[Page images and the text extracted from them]
==============================

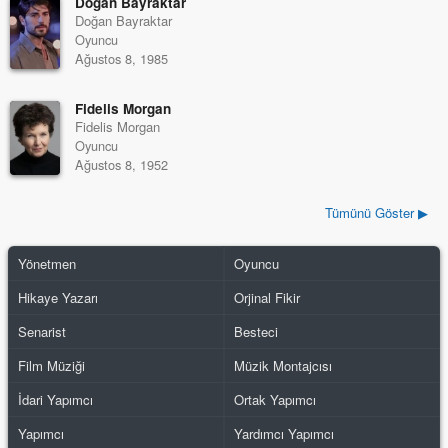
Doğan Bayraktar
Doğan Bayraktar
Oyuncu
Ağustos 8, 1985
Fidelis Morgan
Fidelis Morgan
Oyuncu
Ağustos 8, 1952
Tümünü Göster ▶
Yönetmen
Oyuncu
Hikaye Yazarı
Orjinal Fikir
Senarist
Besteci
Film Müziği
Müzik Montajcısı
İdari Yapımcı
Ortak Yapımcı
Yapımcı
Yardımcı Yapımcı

==============================

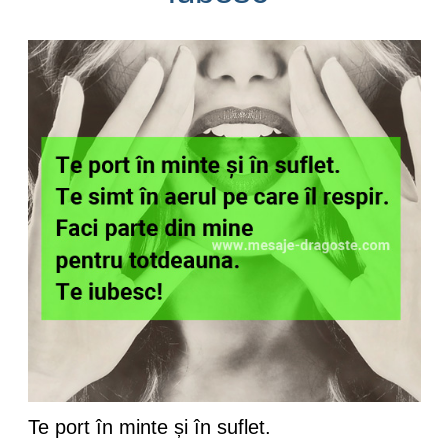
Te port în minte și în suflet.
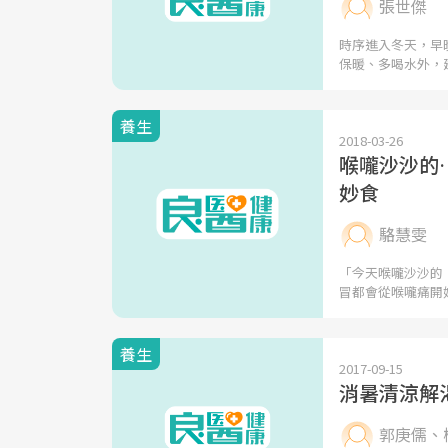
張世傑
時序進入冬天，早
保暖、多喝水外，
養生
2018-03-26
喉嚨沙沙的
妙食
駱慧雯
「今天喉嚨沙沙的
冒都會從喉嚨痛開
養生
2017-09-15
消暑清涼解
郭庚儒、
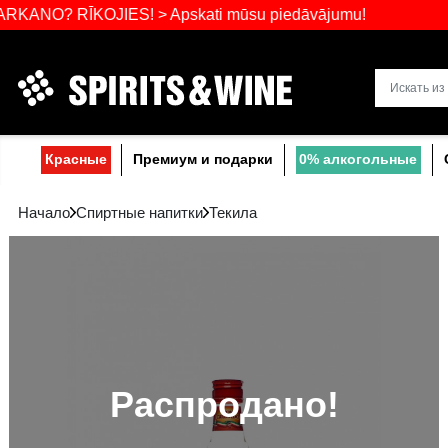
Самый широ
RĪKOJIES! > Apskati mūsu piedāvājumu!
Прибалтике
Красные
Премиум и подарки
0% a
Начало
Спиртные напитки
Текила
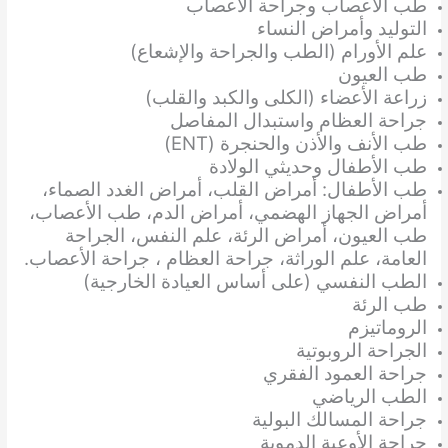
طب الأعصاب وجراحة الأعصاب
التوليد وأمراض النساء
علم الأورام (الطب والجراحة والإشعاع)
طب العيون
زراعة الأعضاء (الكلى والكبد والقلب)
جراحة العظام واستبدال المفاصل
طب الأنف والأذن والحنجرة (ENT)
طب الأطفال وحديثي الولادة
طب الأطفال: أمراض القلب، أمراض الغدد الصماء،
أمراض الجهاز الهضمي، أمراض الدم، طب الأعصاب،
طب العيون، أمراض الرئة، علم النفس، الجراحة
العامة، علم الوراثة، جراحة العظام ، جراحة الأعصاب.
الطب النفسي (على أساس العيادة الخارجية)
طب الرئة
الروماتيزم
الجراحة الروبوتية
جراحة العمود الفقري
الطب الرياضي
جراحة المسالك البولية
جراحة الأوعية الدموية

==============================

» WHAT TO WORK ON
Gather and copy out every line in the items above that contains the string "الأطفال". Case counts when matching.

» EXPECTED ANSWER
طب الأطفال وحديثي الولادة
طب الأطفال: أمراض القلب، أمراض الغدد الصماء،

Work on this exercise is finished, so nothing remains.